この練習のデータ.
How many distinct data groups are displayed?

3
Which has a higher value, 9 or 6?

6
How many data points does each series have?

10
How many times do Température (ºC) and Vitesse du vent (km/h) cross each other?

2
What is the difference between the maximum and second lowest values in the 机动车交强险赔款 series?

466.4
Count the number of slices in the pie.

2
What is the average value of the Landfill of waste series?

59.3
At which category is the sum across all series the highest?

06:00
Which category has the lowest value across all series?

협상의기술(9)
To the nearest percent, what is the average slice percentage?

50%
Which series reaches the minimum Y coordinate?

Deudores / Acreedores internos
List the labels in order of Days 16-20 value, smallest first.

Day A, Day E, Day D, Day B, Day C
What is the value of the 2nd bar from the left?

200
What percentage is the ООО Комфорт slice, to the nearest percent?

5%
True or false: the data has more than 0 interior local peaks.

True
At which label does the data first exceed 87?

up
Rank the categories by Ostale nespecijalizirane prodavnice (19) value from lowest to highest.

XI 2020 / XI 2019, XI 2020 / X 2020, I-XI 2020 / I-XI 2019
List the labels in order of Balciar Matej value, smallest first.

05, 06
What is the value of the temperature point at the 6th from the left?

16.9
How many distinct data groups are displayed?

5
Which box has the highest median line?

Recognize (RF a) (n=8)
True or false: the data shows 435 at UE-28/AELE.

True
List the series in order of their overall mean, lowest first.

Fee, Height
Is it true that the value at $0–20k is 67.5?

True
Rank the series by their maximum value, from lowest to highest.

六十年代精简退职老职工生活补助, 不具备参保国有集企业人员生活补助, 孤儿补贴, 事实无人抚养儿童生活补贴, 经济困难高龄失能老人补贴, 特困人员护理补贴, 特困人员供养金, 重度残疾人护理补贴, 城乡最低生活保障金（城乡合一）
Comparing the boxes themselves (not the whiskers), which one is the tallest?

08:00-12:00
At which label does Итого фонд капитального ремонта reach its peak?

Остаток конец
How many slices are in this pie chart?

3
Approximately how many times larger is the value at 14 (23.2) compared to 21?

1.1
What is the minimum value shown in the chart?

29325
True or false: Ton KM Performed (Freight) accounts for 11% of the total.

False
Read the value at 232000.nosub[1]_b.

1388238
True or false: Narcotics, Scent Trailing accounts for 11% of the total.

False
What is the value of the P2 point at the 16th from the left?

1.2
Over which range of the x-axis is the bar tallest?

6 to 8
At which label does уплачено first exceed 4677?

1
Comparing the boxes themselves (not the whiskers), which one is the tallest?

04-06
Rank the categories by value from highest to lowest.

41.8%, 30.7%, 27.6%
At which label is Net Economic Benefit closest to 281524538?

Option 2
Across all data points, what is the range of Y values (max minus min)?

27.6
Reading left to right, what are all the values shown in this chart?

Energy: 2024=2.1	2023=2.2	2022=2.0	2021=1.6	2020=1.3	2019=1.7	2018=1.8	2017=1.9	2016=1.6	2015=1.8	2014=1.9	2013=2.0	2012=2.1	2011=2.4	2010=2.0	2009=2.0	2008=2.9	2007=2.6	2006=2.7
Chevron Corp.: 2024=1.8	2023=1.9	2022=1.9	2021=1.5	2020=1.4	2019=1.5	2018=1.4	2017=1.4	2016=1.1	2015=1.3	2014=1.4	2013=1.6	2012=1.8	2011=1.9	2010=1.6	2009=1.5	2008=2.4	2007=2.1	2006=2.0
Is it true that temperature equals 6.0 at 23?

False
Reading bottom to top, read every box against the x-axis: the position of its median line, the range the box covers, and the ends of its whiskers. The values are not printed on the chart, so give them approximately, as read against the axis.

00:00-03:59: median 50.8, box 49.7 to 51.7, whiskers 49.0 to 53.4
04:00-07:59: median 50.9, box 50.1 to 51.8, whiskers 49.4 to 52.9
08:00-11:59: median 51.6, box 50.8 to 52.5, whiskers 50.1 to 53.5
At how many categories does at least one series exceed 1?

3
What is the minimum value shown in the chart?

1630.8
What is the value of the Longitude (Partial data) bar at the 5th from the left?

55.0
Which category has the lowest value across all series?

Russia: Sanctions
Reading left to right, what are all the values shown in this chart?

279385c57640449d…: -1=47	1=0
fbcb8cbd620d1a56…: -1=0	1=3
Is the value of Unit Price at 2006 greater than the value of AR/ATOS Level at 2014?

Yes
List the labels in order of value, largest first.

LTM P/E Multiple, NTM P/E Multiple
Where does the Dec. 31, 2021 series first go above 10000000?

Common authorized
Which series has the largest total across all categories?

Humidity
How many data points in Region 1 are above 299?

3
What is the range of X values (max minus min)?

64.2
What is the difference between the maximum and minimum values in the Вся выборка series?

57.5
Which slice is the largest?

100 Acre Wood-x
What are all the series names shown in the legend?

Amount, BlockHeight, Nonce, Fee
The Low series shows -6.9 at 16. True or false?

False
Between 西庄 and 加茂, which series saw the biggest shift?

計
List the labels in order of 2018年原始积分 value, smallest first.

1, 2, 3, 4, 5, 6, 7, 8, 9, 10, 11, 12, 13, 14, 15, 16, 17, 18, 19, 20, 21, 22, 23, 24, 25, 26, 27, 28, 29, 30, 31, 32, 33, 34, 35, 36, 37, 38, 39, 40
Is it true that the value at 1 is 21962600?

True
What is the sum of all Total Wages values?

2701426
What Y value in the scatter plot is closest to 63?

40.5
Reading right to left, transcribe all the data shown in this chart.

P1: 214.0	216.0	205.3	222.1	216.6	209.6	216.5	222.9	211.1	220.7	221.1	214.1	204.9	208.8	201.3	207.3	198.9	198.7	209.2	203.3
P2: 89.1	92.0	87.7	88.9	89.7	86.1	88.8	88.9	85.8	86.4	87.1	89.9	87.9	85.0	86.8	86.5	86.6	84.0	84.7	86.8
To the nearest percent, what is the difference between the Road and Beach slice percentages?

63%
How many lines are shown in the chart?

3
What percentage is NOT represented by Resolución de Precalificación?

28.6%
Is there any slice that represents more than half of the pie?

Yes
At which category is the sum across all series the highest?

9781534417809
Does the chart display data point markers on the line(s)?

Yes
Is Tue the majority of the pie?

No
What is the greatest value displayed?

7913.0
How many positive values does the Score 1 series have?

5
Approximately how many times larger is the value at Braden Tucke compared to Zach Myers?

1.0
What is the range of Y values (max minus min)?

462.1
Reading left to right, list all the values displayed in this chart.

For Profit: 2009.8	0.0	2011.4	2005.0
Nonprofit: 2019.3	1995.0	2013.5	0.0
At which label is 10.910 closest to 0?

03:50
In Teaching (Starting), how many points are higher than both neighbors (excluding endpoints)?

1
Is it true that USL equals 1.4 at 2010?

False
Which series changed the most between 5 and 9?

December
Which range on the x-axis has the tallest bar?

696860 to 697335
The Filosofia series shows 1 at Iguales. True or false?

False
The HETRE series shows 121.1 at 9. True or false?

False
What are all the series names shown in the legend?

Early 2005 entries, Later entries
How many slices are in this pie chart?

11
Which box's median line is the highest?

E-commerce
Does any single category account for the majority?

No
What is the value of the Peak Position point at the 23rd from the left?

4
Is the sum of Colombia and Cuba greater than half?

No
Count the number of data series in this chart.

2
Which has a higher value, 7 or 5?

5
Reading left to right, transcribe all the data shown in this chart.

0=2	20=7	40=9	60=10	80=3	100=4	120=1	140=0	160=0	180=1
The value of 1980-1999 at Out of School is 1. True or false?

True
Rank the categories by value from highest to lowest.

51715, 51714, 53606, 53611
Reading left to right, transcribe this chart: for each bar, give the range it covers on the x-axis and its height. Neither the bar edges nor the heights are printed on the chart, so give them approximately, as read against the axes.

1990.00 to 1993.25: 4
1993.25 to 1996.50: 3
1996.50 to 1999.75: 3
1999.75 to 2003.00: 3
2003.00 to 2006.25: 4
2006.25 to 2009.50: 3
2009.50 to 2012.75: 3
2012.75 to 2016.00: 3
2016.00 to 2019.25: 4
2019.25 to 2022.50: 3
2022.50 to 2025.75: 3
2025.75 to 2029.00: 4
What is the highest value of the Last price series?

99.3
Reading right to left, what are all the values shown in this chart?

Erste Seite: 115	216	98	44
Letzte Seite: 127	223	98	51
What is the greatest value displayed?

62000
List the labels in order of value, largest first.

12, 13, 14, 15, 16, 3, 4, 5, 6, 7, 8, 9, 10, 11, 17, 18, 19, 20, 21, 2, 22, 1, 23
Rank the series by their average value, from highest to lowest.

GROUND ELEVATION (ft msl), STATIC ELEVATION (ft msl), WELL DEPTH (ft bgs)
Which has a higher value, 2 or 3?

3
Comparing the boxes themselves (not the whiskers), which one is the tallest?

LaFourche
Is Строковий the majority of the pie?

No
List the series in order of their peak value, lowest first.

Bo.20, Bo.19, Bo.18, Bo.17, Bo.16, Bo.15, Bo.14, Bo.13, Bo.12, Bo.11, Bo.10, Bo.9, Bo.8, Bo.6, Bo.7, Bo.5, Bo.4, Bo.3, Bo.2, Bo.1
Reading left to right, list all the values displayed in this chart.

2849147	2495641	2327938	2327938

課題. データの先頭から「How many times do」を含む行までを両端も含めて取り出し、「series」を「line」に置き換え、それ以外はそのまま書き直してください。

完成した練習.
How many distinct data groups are displayed?

3
Which has a higher value, 9 or 6?

6
How many data points does each line have?

10
How many times do Température (ºC) and Vitesse du vent (km/h) cross each other?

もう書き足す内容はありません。